What could rightly be described as Patient Zero on U.S. soil arrived in Dallas, and is being held in isolation at Texas Presbyterian Hospital.
CNBC confirms that the CDC has found the patient to test positive for the Ebola virus. This is the first case of the virus that has been diagnosed on U.S. soil, though American citizens who were diagnosed with the virus in west Africa have returned for medical attention to the continental United States and recovered.
Ebola is completely out of control in West Africa, with Liberia as the epicenter. Yet Americans still travel there for various reasons, mostly humanitarian. I understand that many Christians are called to help the least fortunate people in the world, and I understand that the call of God to go to these places should be irresistible to those who hear and follow. When Dr. Kent Brantly was brought to Atlanta, I defended him, Samaritan’s Purse, and believers in general when Ann Coulter accused them of being idiotic.
I haven’t changed my position on that particular decision, but I have formed a new one about Liberia. Enough is enough. The U.S. government has the power to ban travel to a foreign country, especially where a dread disease is in danger of spreading worldwide. I checked the State Department’s website, and found no mention of Liberia on the front page. On the bottom left, there’s a small slug “fighting the Ebola virus”, and a further link to the Liberia Travel Warning, advising us not to go there for non-essential travel.
That’s not nearly enough.
At this point, the warning should be that anyone who enters Liberia or Sierra Leone will not be permitted entry into the United States, or on any flight that continues to the United States. The CDC has not released the gender, race, age, travel history, or other details about the infected person. I’m all for preventing a panic, but a panic is what we will get if we don’t get this situation in hand quickly.
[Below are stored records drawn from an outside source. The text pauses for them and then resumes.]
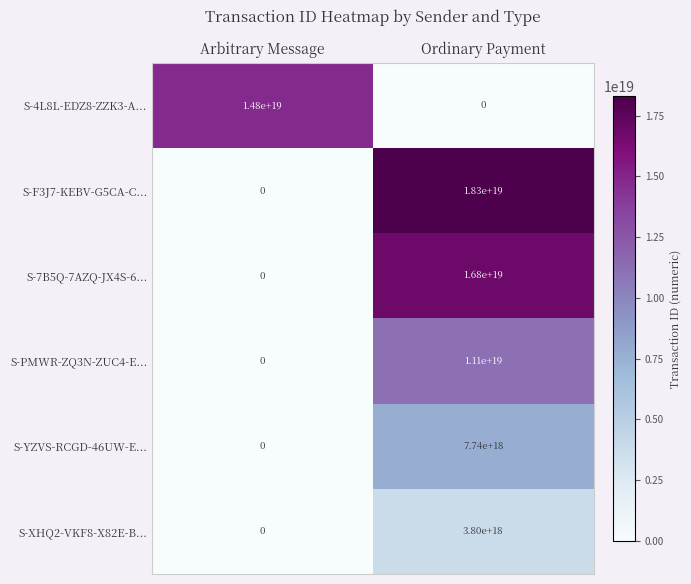

Rank the series by their maximum value, from highest to lowest.

S-F3J7-KEBV-G5CA-C..., S-7B5Q-7AZQ-JX4S-6..., S-4L8L-EDZ8-ZZK3-A..., S-PMWR-ZQ3N-ZUC4-E..., S-YZVS-RCGD-46UW-E..., S-XHQ2-VKF8-X82E-B...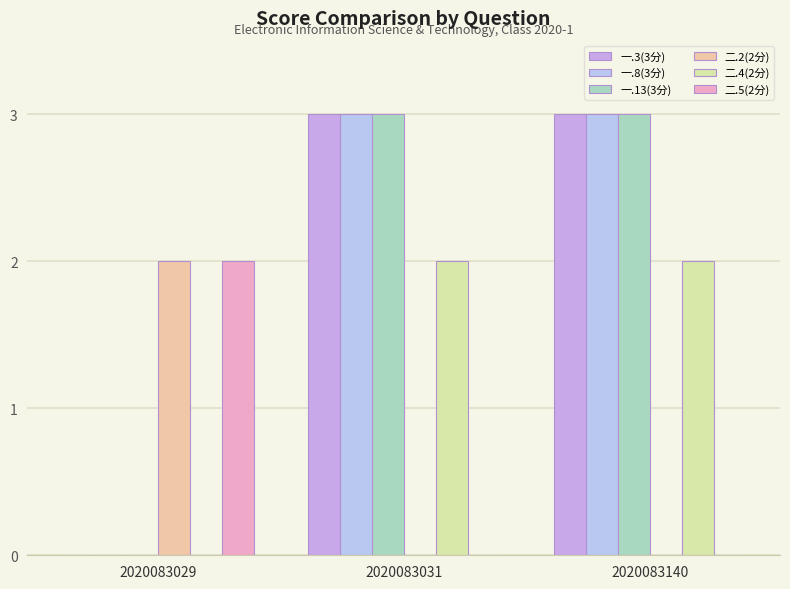

Are the bars grouped side by side (vs. stacked)?

Yes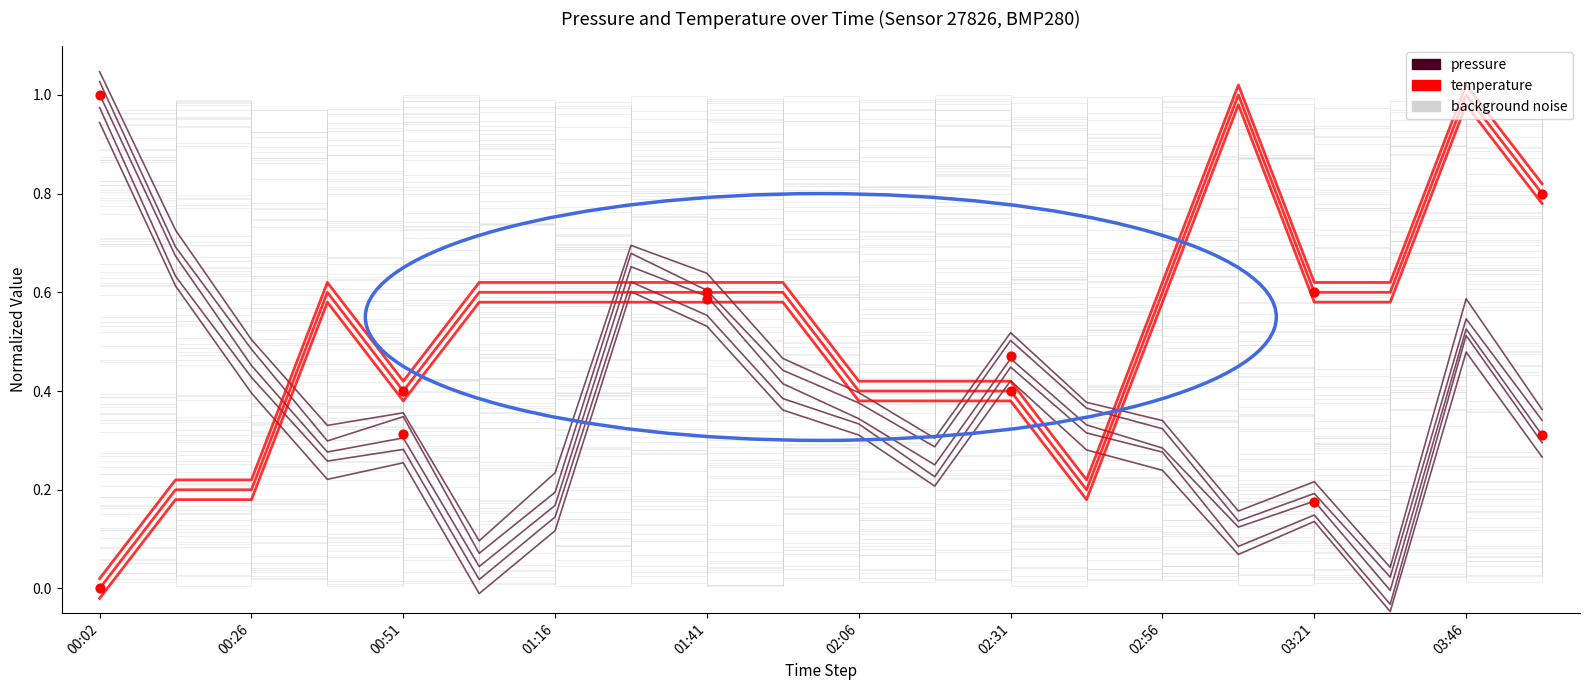

Is the value of pressure at 13 greater than the value of temperature at 15?

No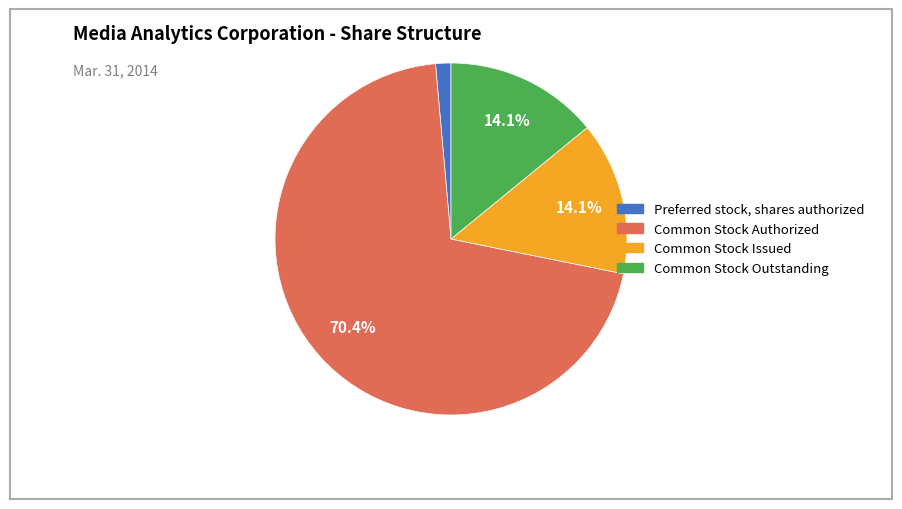

Which category has the smallest portion of the pie?

Preferred stock, shares authorized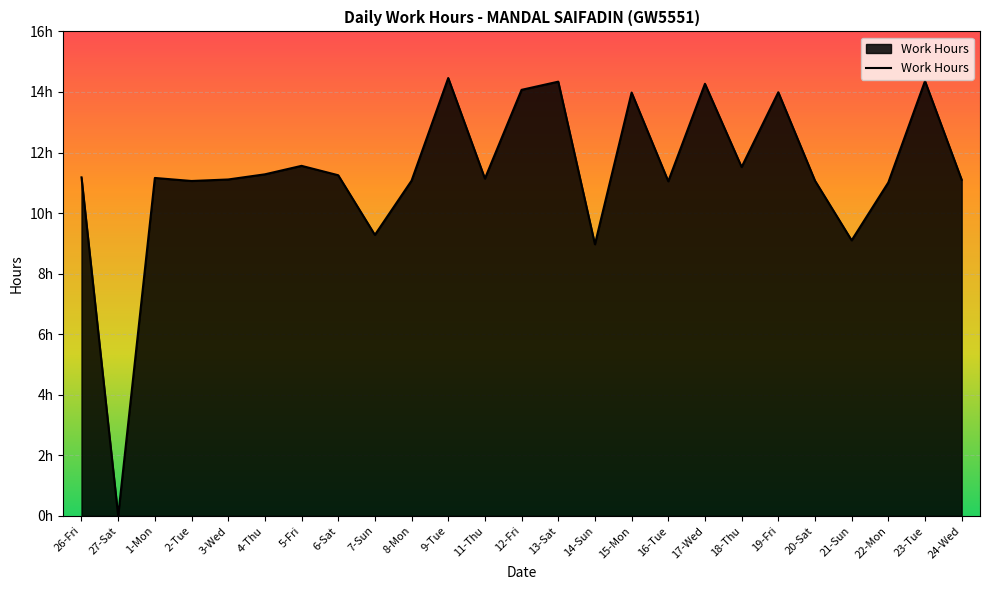

Where is the first local maximum?

1-Mon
The first step in that process is keeping those who go to Liberia from returning until we identify those who could potentially spread this disease inside our shores. We can’t take this step soon enough, for my peace of mind, and everyone I know who flies commercially.
It’s time for the State Department to ban travel to Liberia, and that means today.
UPDATE: We know slightly more about U.S. Ebola Patient Zero. We know the gender: male. We know he was in Liberia. We know he didn’t show symptoms when he arrived in the U.S. Erick Erickson published some unconfirmed information from someone who called him claiming to be from the CDC, after fact-checking made it likely the source was genuine. This included his flight path, from Liberia through Brussels into the U.S. through Dulles. And his treatment timeline, starting with a September 24 emergency room visit.
None of this information makes me more confident that we can effectively screen out Ebola from our country while allowing more travelers in from Liberia. At least, we should have a quarantine period, a week or two would do, before we allow anyone who’s been in Liberia into the country. An outright ban is preferable to me, and given the relatively low number of people this would affect, it seems appropriate.